After 24 hours of continued searches had failed to locate Megan, Timmendequas allegedly confessed and led police to Megan's body. Megan was found dumped in some weeds at a nearby county park.

Prosecutors alleged that Timmendequas lured Megan into his home by telling her she could see his puppy dog. The state contended that Timmendequas raped Megan and strangled her after placing two plastic bags over her head. Timmendequas gratuitously killed Megan, according to the state, to prevent her from being a witness to the assault.

The prosecution said that Timmendequas carried Megan's body out of the house in a toy box and dumped it in the county park. He then allegedly tried to cover up the crime by using ammonia to wash down his steps, the toy box and his truck.

Jesse Timmendequas
The Defendant
Timmendequas has two prior sex convictions. In 1979, Timmendequas pled guilty to attempted aggravated sexual assault in connection with the attack of a 5-year-old girl in Piscataway, New Jersey. He was given a suspended sentence on the condition that he go obtain counseling. Court records showed that Timmendequas did not live up to those terms, and he served nine months in Middlesex Adult Correctional Center.

In 1981, Timmendequas was arrested in another incident involving the assault of a 7-year-old girl. He eventually pled guilty to attempted sexual contact and to attempting to cause serious bodily injury in connection with the assault. Timmendequas spent six years at Avenel. When released, he moved into the Hamilton Township house, owned by roommate Joseph Cifelli's mother, where he allegedly murdered Megan.

Megan's Law

After the murder of their daughter, the Kankas began spearheading a campaign to enact legislation, modeled after similar laws in Oregon, providing for police registration and community notification when sex offenders are released into a particular neighborhood.
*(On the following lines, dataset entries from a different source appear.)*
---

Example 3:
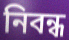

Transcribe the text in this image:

নিবন্ধ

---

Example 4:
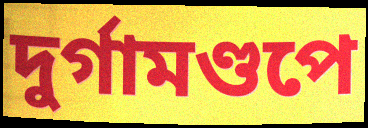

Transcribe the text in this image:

দুর্গামণ্ডপে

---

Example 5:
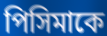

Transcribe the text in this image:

পিসিমাকে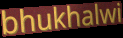
bhukhalwiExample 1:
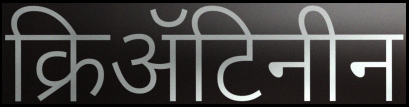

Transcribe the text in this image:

क्रिॲटिनीन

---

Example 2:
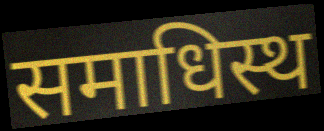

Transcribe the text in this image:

समाधिस्थ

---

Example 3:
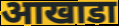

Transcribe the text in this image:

आखाडा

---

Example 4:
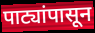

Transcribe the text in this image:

पाट्यांपासून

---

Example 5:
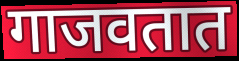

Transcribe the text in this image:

गाजवतात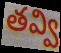
తవ్వి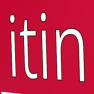
itinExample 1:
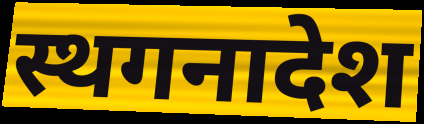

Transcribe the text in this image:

स्थगनादेश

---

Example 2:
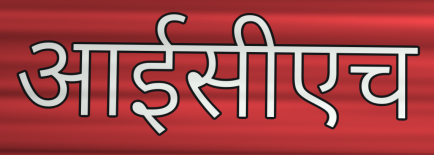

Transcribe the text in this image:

आईसीएच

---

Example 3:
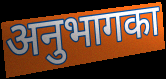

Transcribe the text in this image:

अनुभागका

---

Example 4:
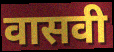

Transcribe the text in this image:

वासवी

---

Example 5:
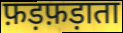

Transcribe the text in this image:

फ़ड़फ़ड़ाता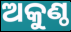
ଅକୁଣ୍ଠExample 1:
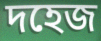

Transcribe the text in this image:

দহেজ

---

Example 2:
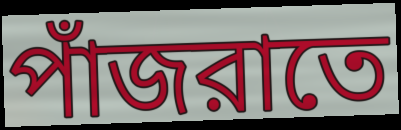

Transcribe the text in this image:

পাঁজরাতে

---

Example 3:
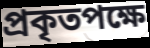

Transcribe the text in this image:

প্রকৃতপক্ষে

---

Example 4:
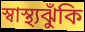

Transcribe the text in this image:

স্বাস্থ্যঝুঁকি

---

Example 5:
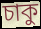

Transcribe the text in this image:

চাকু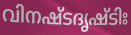
വിനഷ്ടദൃഷ്ടിഃ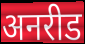
अनरीड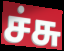
ச்சுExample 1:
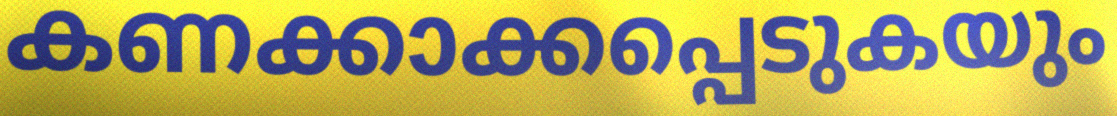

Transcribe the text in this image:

കണക്കാക്കപ്പെടുകയും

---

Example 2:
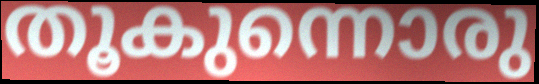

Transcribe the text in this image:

തൂകുന്നൊരു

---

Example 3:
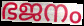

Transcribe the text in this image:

ഭജനം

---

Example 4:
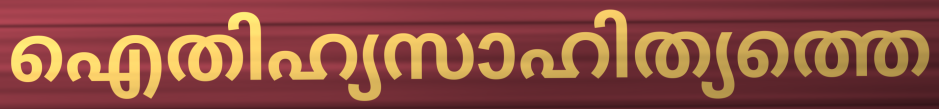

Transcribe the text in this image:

ഐതിഹ്യസാഹിത്യത്തെ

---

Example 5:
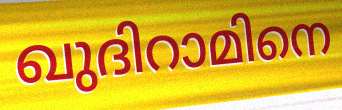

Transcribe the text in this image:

ഖുദിറാമിനെ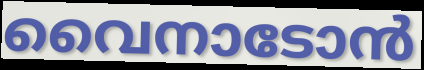
വൈനാടോൻ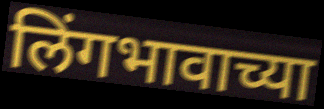
लिंगभावाच्याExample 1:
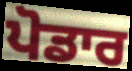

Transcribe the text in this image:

ਪੋਡਾਰ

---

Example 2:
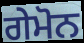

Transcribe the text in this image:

ਗੇਮੋਨ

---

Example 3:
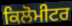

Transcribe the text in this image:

ਕਿਲੋਮੀਟਰ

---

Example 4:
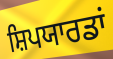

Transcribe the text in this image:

ਸ਼ਿਪਯਾਰਡਾਂ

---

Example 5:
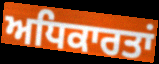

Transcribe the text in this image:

ਅਧਿਕਾਰਤਾਂ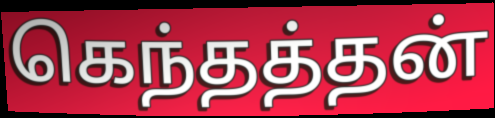
கெந்தத்தன்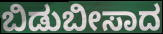
ಬಿಡುಬೀಸಾದ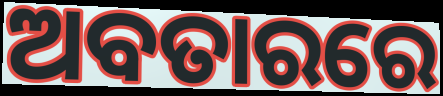
ଅବତାରରେ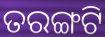
ତରଙ୍ଗଟିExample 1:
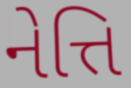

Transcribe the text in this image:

નેત્તિ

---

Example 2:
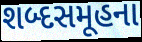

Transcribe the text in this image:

શબ્દસમૂહના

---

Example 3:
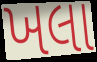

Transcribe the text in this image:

ખલા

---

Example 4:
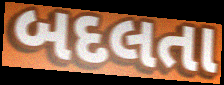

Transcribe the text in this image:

બદલતા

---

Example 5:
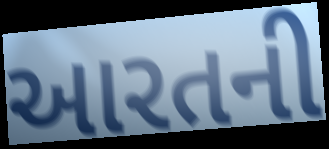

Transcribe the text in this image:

આરતનીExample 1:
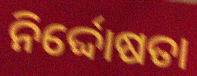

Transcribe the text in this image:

ନିର୍ଦ୍ଦୋଷତା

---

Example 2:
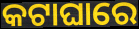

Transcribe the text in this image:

କଟାଘାରେ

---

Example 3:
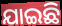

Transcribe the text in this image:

ଯାଇଛି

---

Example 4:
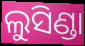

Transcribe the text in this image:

ଲୁସିଣ୍ଡା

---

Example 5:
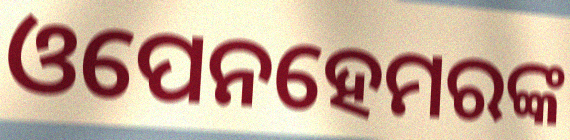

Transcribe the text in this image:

ଓପେନହେମରଙ୍କ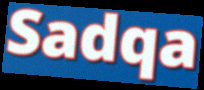
Sadqa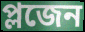
প্লজেন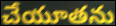
చేయూతను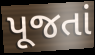
પૂજતાં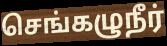
செங்கழுநீர்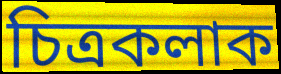
চিত্ৰকলাকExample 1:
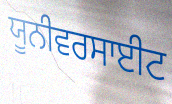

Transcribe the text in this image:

ਯੂਨੀਵਰਸਾਈਟ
The New Jersey law identifies convicted sex offenders according to "risk." If the offender is "low risk," only police must be notified of where that person lives. If the offender is deemed a "medium risk," then schools and day care centers must be notified of that person's presence in the community. If the offender is deemed "high risk," anyone the offender is likely to encounter must be notified.

In New Jersey, "risk" is determined by considering the number of offenses, whether a weapon was used, age of the victim, whether the offender had therapy and if so, whether therapy had succeeded.

The New Jersey state Supreme Court upheld Megan's Law in 1995. Challenges to the law at the federal level have been mixed. In April 1996, the U.S. Third Circuit of Appeals upheld the registration aspect of the law, but declined to decide whether the notification or classification procedures were constitutional or not, because the case had a sparse factual record.

In another 1996 case, a U.S. District Court in New Jersey ruled that community notification for sex offenders who have served their sentences violates constitutional guarantees against ex post facto punishment.

Federal Law

The Jacob Wetterling Crimes Against Children Law was passed in May, 1996. The law was the first part of the federal version of "Megan's Law." On Sept. 13, 1996, the "Megan's Law" notification part of the legislation was passed. It gives states until Sept. 1997 to pass versions of "Megan's Law" or lose federal aid.

At least 47 states plus the District of Columbia have already passed legislation that requires registration of convicted sex offenders and some form of notification. Under the federal law it is up to the states to decide the risk level of an offender and what kind of community notification should be used.

Under judge's orders, Court TV was allowed to tape opening statements, closing statements and the verdict in the trial.


On May 30, 1997, the jury returned a verdict of guilty on all counts of murder including capital murder, kidnapping and aggravated sexual assault.

Timmendequas faces the death penalty or a minimum of 30 years in prison. The arguments during the penalty phase are tentatively set to begin on June 9, 1997.

The defense is expected to present evidence that Timmendequas was physically and sexually abused as a child and has suffered psychological damage as a result.